J Imaging Inform Med. 2025 Aug 15. doi: 10.1007/s10278-025-01637-w. Online ahead of print.
Abstract
This study aimed to examine the performance of a fine-tuned large language model (LLM) in extracting pretreatment pancreatic cancer according to computed tomography (CT) radiology reports and to compare it with that of readers. This retrospective study included 2690, 886, and 378 CT reports for the training, validation, and test datasets, respectively.
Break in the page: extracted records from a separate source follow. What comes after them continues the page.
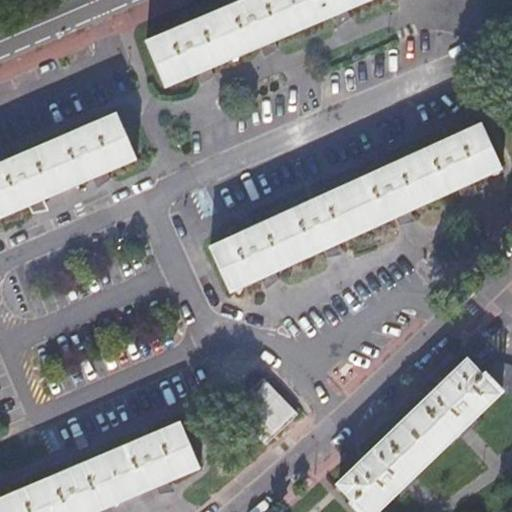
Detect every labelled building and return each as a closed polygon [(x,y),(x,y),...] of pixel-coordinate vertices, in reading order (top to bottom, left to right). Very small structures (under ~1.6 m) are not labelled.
[(248,0),(145,44),(163,87),(193,75),(196,81),(204,80),(213,79),(209,69),(258,49),(260,53),(269,51),(278,50),(274,42),(331,17),(333,23),(341,22),(350,20),(346,12),(373,0),(248,0)] [(42,202),(90,182),(92,185),(100,184),(109,183),(105,175),(134,162),(115,117),(0,164),(0,219),(26,208),(30,216),(36,211),(44,206),(42,202)] [(417,210),(459,192),(462,196),(470,194),(479,192),(475,185),(504,171),(484,126),(212,248),(232,293),(261,280),(265,287),(273,282),(280,278),(277,272),(325,251),(329,258),(338,253),(346,247),(345,243),(402,217),(405,221),(413,219),(421,217),(417,210)] [(503,390),(482,375),(469,360),(340,484),(355,499),(353,501),(363,511),(374,511),(404,484),(407,486),(415,478),(412,476),(458,432),(461,435),(470,426),(467,423),(503,390)] [(266,380),(234,410),(265,445),(298,415),(266,380)] [(181,424),(0,501),(0,511),(99,511),(156,488),(160,495),(166,491),(172,487),(170,482),(200,468),(181,424)]
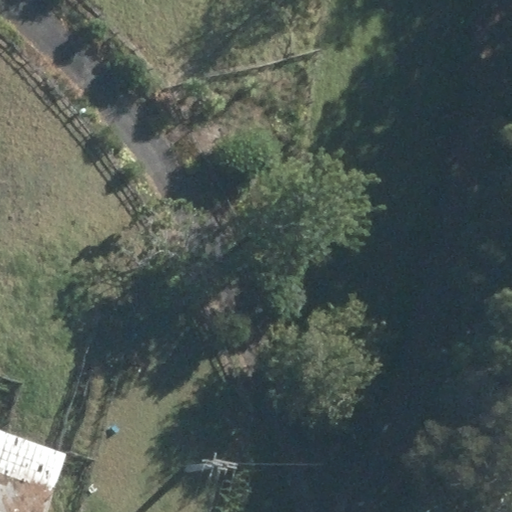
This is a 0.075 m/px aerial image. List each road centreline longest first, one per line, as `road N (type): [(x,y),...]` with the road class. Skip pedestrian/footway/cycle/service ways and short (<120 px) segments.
road 1 (track): [(318,511),(223,262),(0,7)]
road 2 (track): [(345,511),(456,0)]
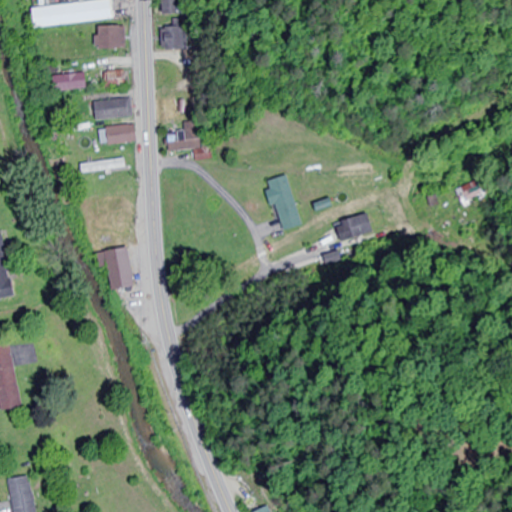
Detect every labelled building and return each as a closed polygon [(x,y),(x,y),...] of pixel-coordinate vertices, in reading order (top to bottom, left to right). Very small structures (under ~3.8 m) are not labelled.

Clinical indication, image finding, and imaging diagnosis sections of the radiology report (used as input data) were reviewed and categorized into groups 0 (no pancreatic cancer), 1 (after treatment for pancreatic cancer), and 2 (pretreatment pancreatic cancer present) (used as reference data). A pre-trained Bidirectional Encoder Representation from the Transformers Japanese model was fine-tuned with the training and validation dataset. Group 1 data were undersampled and group 2 data were oversampled in the training dataset due to group imbalance. The best-performing model from the validation set was subsequently assessed using the test dataset for testing purposes. Additionally, three readers (readers 1, 2, and 3) were involved in classifying reports within the test dataset. The fine-tuned LLM and readers 1, 2, and 3 demonstrated an overall accuracy of 0.942, 0.984, 0.979, and 0.947; sensitivity for differentiating groups 0/1/2 of 0.944/0.960/0.921, 0.976/1.000/0.976, 0.984/0.984/0.968, and 1.000/1.000/0.841; and total time required for classification of 49 s, 2689 s, 3496 s, and 4887 s, respectively. Fine-tuned LLM effectively extracted patients with pretreatment pancreatic cancer according to CT radiology reports, and its performance was comparable to that of readers in a shorter time.